Rudbeckias

If you enjoy quilled petals, Rudbeckia subtomentosa 'Henry Eilers' is a very durable, easy to grow upright plant with small flowers consisting of almost tubular petals set round a small chestnut-brown middle. It was found growing in the wild, among ordinary rayed daisies, in a railroad prairie in Montgomery County, Illinois by a sharp-eyed local nurseryman of the same name. It was introduced in 2003 and soon became highly popular.
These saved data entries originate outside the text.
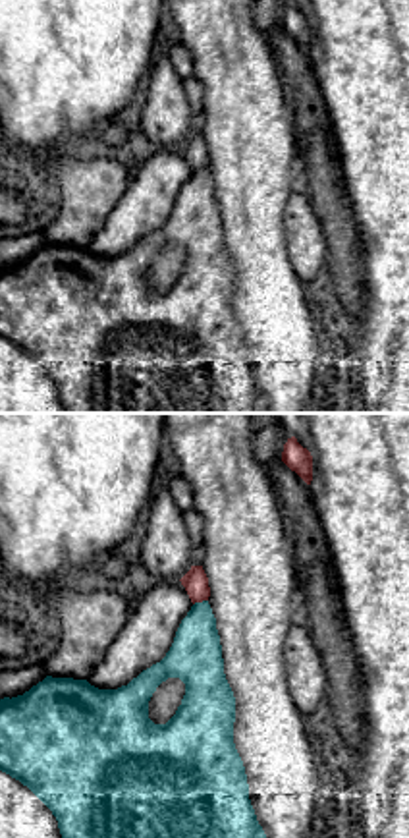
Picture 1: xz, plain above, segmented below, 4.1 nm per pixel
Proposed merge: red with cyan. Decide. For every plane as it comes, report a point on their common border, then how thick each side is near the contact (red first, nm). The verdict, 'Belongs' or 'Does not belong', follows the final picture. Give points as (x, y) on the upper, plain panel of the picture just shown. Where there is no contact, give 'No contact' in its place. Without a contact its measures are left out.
Touches red at (199, 168). Thickness 110 nm (red) against 220 nm

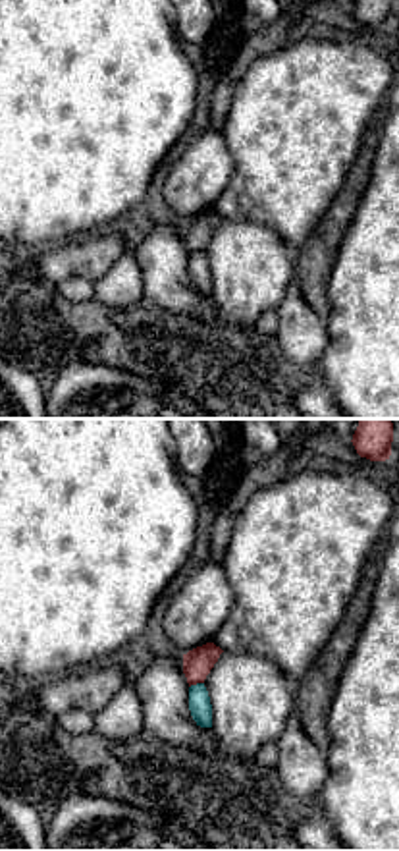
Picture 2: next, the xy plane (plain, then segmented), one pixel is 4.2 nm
Touches red at (195, 251). Thickness 120 nm (red) against 100 nm

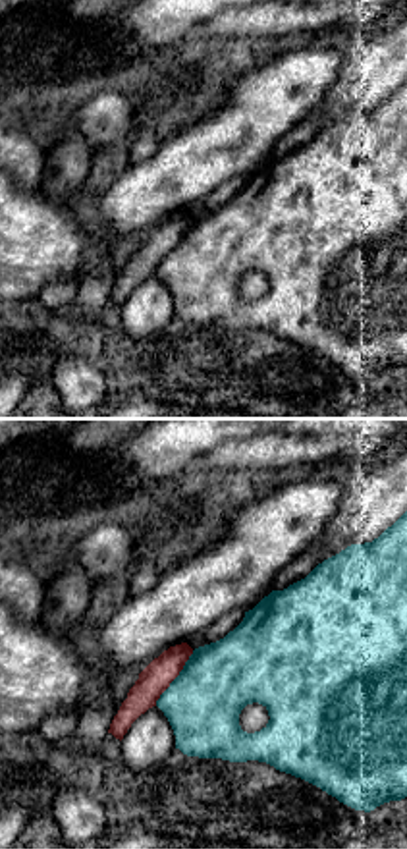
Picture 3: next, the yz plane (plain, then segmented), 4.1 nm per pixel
Touches red at (176, 244). Thickness 120 nm (red) against 320 nm

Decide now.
Does not belong

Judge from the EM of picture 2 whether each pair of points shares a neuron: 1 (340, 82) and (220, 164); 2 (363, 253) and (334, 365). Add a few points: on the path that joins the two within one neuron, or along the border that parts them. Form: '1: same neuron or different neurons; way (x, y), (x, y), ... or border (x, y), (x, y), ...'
1: different neurons; border (220, 130), (234, 163), (234, 174), (216, 199)
2: same neuron; way (363, 280), (361, 338)

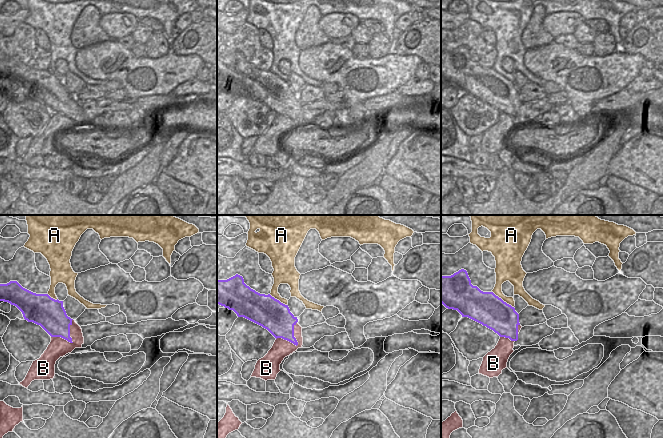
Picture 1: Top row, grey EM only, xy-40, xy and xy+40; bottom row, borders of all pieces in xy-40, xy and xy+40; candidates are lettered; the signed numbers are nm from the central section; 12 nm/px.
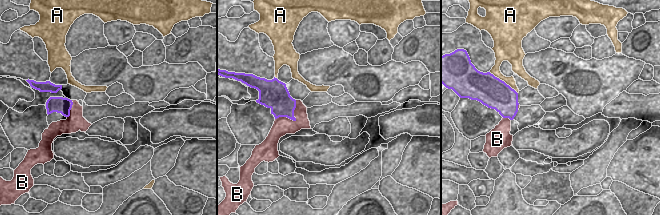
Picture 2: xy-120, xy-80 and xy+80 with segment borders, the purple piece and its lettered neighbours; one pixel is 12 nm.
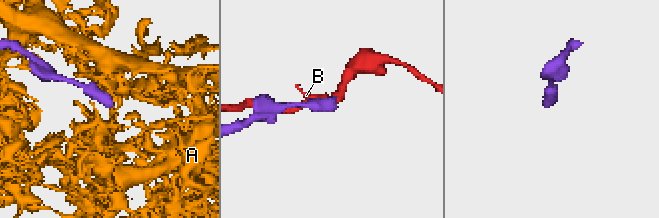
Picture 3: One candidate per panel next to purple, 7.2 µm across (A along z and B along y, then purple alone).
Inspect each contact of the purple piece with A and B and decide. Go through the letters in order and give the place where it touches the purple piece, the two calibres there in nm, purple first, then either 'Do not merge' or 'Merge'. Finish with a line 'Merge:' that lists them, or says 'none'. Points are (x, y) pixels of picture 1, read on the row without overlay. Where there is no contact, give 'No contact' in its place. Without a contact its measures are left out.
A: Touches purple at xy+40 (502, 76). Thickness 400 nm (purple) against 120 nm. Do not merge
B: Touches purple at xy-40 (71, 116). Thickness 280 nm (purple) against 240 nm. Do not merge
Merge: none

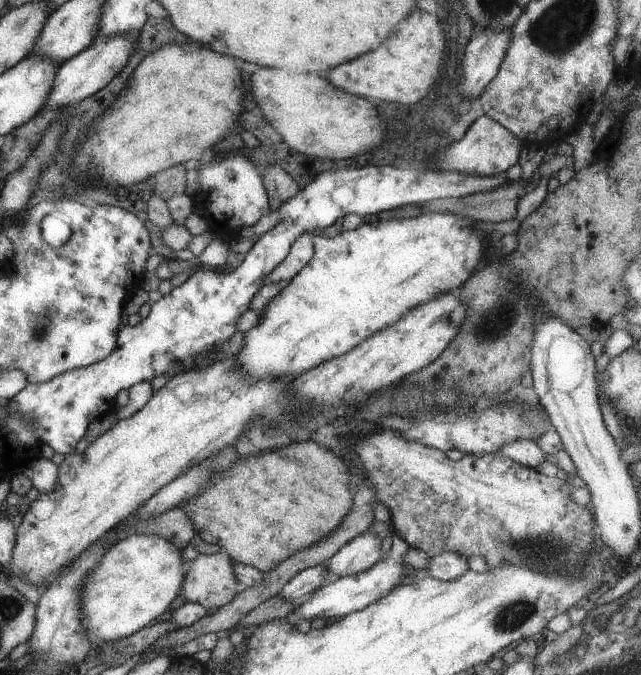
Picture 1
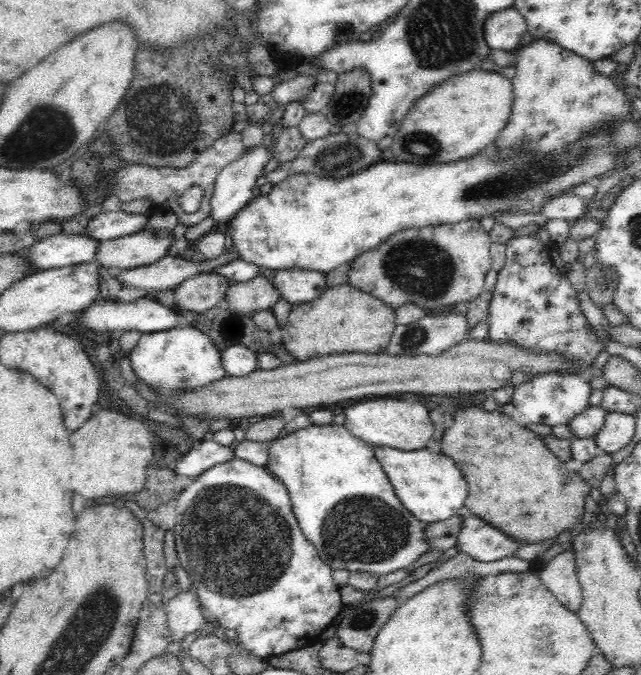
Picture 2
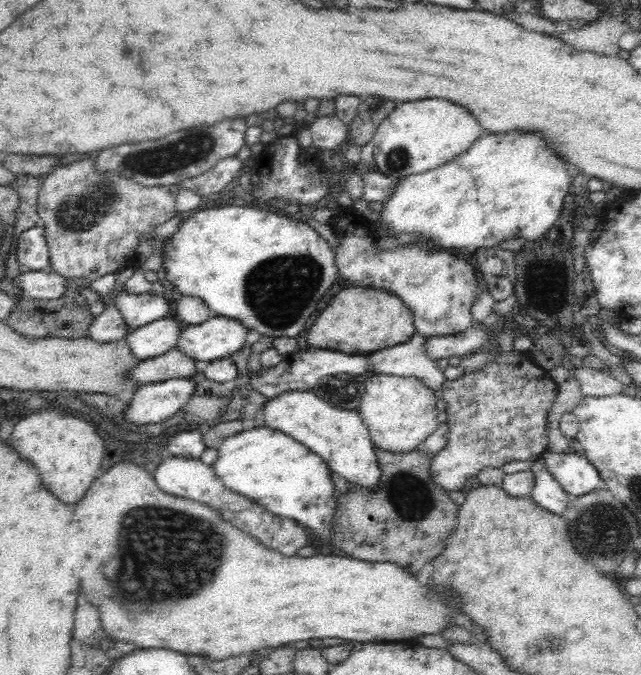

R. triloba is another North American native, but from the central eastern United States, and the three-lobed leaves reflect its name. It forms a bushy plant that's covered in small yellow daisies with crisp dark-brown middles, so this is show stopping when in full flow. The flowers last well into autumn, but this plant often flowers itself to death and rarely lasts more than three or four years. Once you’ve got it, you never want to be without it though.  





The classic, perennial yellow daisy is Rudbeckia fulgida var. sullivantii  'Goldsturm'. This golden yellow daisy flowers from August until October, with golden yellow petals beautifully arranged round a central dark-brown disc. This superb plant, the best rudbeckia of all, was discovered by another sharp-eyed nurseryman, Heinrich Hagemann, in 1937 in the Czech Republic. Hagemann convinced his employer Karl Foerster of Potsdam, Germany to propagate his discovery. However the 'Goldsturm', which  translates as Gold Storm, was not released until 1949.

If you’ve a smaller garden try Rudbeckia fulgida 'Early Bird Gold' (PBR), a hybrid from ‘Goldsturm’ discovered by a grower in Plaquemine, Louisiana. He noticed that it flowered two months earlier, beginning in June.